Susan, that is a gorgeous zentangle poem, full of color and some tangles that come with life. My favorite phrase is "Stammering life."

Carol, thanks! I doodle when I listen to podcasts and over the last year I listened to a LOT of them. I wore out my colored pencils...

Thanks so much, Sally. I've been a big fan of blackout poetry ever since I read about it on Austin Kleon's blog years ago.

Faltering to success. That is a really accurate way to describe it, Kathryn. Thank you!

Irene, I just love this aspect of Poetry Friday: going to read a poem someone mentions. Can't wait to find the Rilke. Merci for the recommendation, and for reading!

Denise, yes, so many tangles in the last year. Last week, my first back at Poetry Friday in years, I read about zentangles on some of the other blogs and was completely intrigued. I appreciate your reading. I am looking forward to catching up with today's entries.

Susan, your black out poem pops even though it is surrounded by such colour. Your word choice highlights the need for change and possibly a new direction. This is an emotional state we have all visited at some point, so it is most relatable.

Our lives have definitely been (maybe still are?) stammering. But maybe we're getting to the point where we all (like the word) can escape the blue(s).

I'm in love with your full color tangle-on tangle design. I've only done black and white with pops of color for the words so far. Time to try something new!

Alan, hi. Yes, that need for change was so strong last year, and yet it took me a while to figure out how to cope with the pandemic lock-down. Thanks for reading.

Mary Lee! Yep, still stammering, but still here! What a year. I have a ton of index cards doodled like this, and am trying to figure out how I'm going to put them all together. I'm glad you stopped by!

What a beautiful way to document this period of time. I loved it--"Stammering life" held so much meaning for me. Great word choice!

Thanks, Marilyn! I was lucky that the "stammering life" showed up. I haven't yet read the book that I took the poem from, but given that the book is about Bartelby the Scrivener (at least somewhat), it's amazing to me that a loneliness/isolation theme came through, even with blocking out words. That's a tribute to Vila-Matas and Dunne, his translator!

It was indeed a doubting year, and yet impossibilities are coming, "out of the blue." Lovely, moving art in your zentangle, thanks Susan!

Susan, it's so nice to be back at Chicken Spaghetti. :)

I love this poem, especially "Stammering life" — spot on.

It's been a long pandemic — "the impossibility of it" —but we've stammered on.
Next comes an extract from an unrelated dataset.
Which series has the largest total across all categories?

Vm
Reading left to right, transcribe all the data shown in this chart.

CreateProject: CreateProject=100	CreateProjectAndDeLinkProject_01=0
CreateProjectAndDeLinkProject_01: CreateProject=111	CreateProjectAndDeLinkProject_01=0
Thank for sharing such a beautiful poem. That open line is so powerful. Your found poetry has resonated powerfully with me.

Karen, thanks for stopping by! We have indeed stammered on. It really is nice to "see" everyone again here online.

Thank you so much, Jonathan. I was just listening to a podcast yesterday in which a writer spoke of writing everything out in a draft (in her case it was a memoir) and then removing the scaffolding. I think blackout and zentangle poetry do that in a big way.

What a great example of a Zentangle poem! I love "stammering life."

Thank you so much, Molly. I really did enjoy putting this together. I didn't even know how it would turn out until I fiddled with it a bit. Writing contains all kinds of surprises, doesn't it?